Accenture / AmpliGraph

Python library for Representation Learning on Knowledge Graphs https://docs.ampligraph.org
Apache License 2.0
2.15k stars 250 forks source link

eval on generate_corruption... #161

Open snash4 opened 5 years ago

snash4 commented 5 years ago

Hi, I am trying to generate negative samples using _generate_corruptions_foreval, since it returns a tensor, and when I try to convert it to bumpy using tensor.eval(), it throws exception of out of memory. I tried it on even small sample, but it has same exception.

Please suggest the solution. Thanks.

tabacof commented 5 years ago

Hi @snash4, you can try adapting the snippet below to your uses:


import types
from functools import partial
import tensorflow as tf
from sklearn.utils import check_random_state
from tqdm import tqdm
from ampligraph.datasets import AmpligraphDatasetAdapter, NumpyDatasetAdapter
from ampligraph.evaluation import generate_corruptions_for_fit, to_idx, generate_corruptions_for_eval, \
    hits_at_n_score, mrr_score

def generate_corruptions(self, X_pos, batches_count, epochs):
    try:
        tf.reset_default_graph()
        self.rnd = check_random_state(self.seed)
        tf.random.set_random_seed(self.seed)

        self._load_model_from_trained_params()

        dataset_handle = NumpyDatasetAdapter()
        dataset_handle.use_mappings(self.rel_to_idx, self.ent_to_idx)

        dataset_handle.set_data(X_pos, "pos")

        batch_size_pos = int(np.ceil(dataset_handle.get_size("pos") / batches_count))

        gen_fn = partial(dataset_handle.get_next_train_batch, batch_size=batch_size_pos, dataset_type="pos")
        dataset = tf.data.Dataset.from_generator(gen_fn,
                                                 output_types=tf.int32,
                                                 output_shapes=(None, 3))
        dataset = dataset.repeat().prefetch(1)
        dataset_iter = tf.data.make_one_shot_iterator(dataset)

        x_pos_tf = dataset_iter.get_next()

        e_s, e_p, e_o = self._lookup_embeddings(x_pos_tf)
        scores_pos = self._fn(e_s, e_p, e_o)

        x_neg_tf = generate_corruptions_for_fit(x_pos_tf,
                                                entities_list=None,
                                                eta=1,
                                                corrupt_side='s+o',
                                                entities_size=0,
                                                rnd=self.seed)

        e_s_neg, e_p_neg, e_o_neg = self._lookup_embeddings(x_neg_tf)
        scores = self._fn(e_s_neg, e_p_neg, e_o_neg)

        epoch_iterator_with_progress = tqdm(range(1, epochs + 1), disable=(not self.verbose), unit='epoch')

        scores_list = []
        with tf.Session(config=self.tf_config) as sess:
            sess.run(tf.global_variables_initializer())
            for _ in epoch_iterator_with_progress:
                losses = []
                for batch in range(batches_count):
                    scores_list.append(sess.run(scores))

        dataset_handle.cleanup()
        return np.concatenate(scores_list)

    except Exception as e:
        dataset_handle.cleanup()
        raise e

model.generate_corruptions = types.MethodType(generate_corruptions, model)
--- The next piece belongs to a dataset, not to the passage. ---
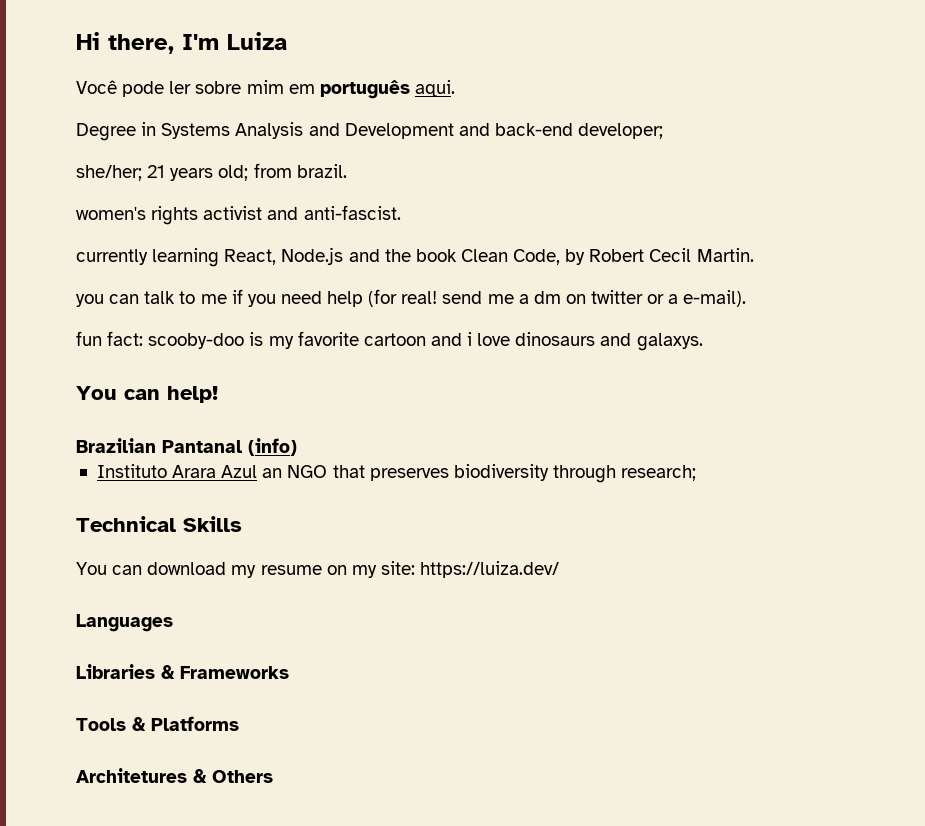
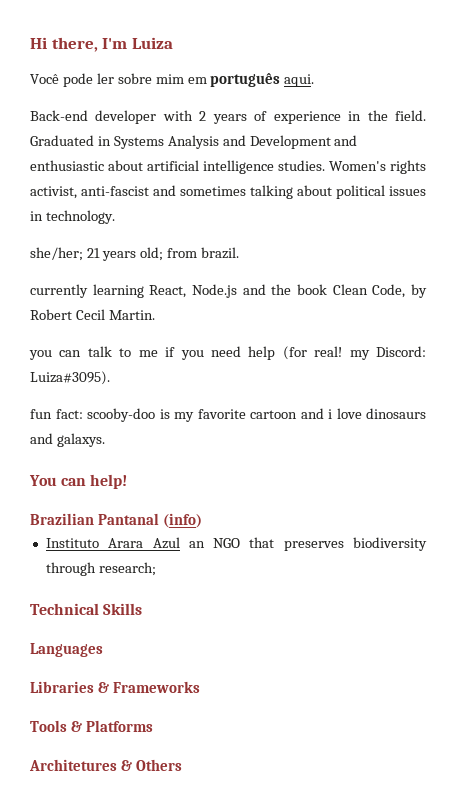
[76,123,136,141] Degree -> [30,110,427,124] [30,135,94,146] Back-end developer with 2 years of experience in the field. Graduated
[494,123,664,139] back-end developer; -> [30,160,426,174] [30,185,426,199] [30,210,115,224] enthusiastic about artificial intelligence studies. Women's rights activist, anti-fascist and sometimes talking about political issues in technology.
[76,205,401,225] // women's rights activist and anti-fascist. -> (239, 253) none
[442,290,747,307] send me a dm on twitter or a e-mail). -> [349,346,427,360] [30,371,110,385] my Discord: Luiza#3095).
[76,561,560,578] // You can download my resume on my site: https://luiza.dev/ -> (143, 609) none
So, what I am doing above is adding a new method to some model object (e.g. a TransE model) that scores newly generated corruptions.
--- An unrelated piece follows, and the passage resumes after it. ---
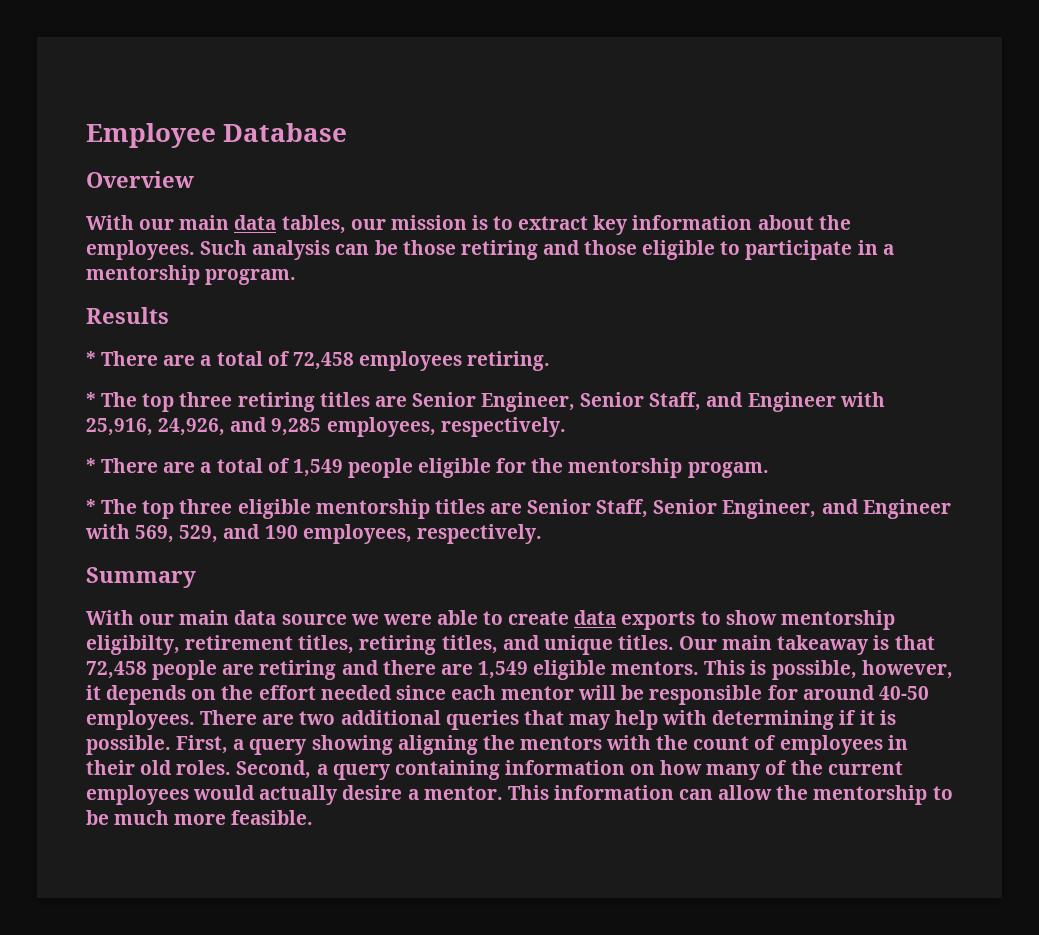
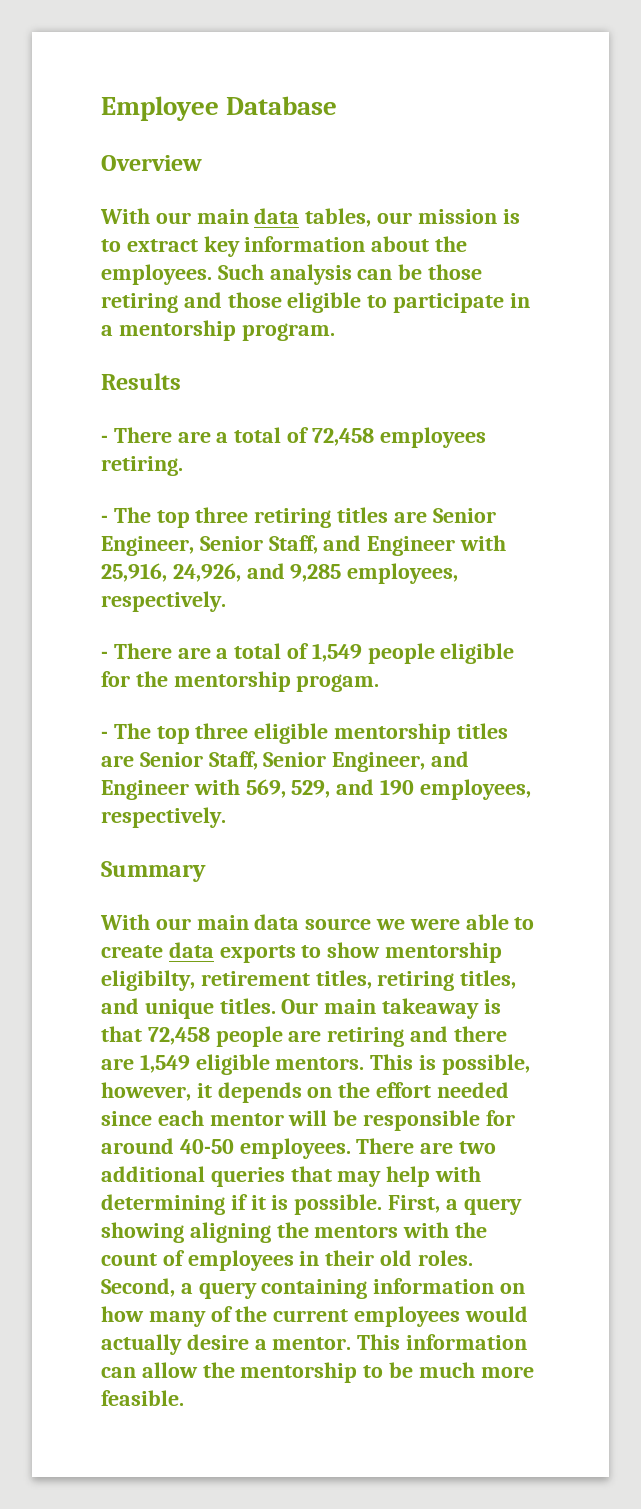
[86,351,96,366] * -> [101,435,108,443] -
[86,392,96,407] * -> [101,515,108,523] -
[86,458,96,473] * -> [101,651,108,659] -
[86,499,96,514] * -> [101,731,108,739] -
In your case, you don't need the model scores themselves, so you can delete all lines related to the embeddings and to the score. Now, you only need to actually change the output of the function, fromsess.run(scores) to something like sess.run(x_neg_tf). You can control the memory utilisation by changing the batches_count argument.

If you face any problems, please do say so. If you need interactive help, visit us at our Slack channel.

snash4 commented 5 years ago

Hi tabacof, Thanks a lot for the code. It worked after a few modifications. While generating the negative triplets, I noticed two things:

  1. Repetitions that is some negative triplets are generated multiple times. Well this is not a problem.
  2. It generates positive triplets as negative triplets. How does the model behave during in these cases as it sees same triplets are positive as well as negative.

One more thing, I couldn't understand is that why the negative samples are generated per batch?

Thanks.

lukostaz commented 4 years ago

@snash4 can I go ahead and close this?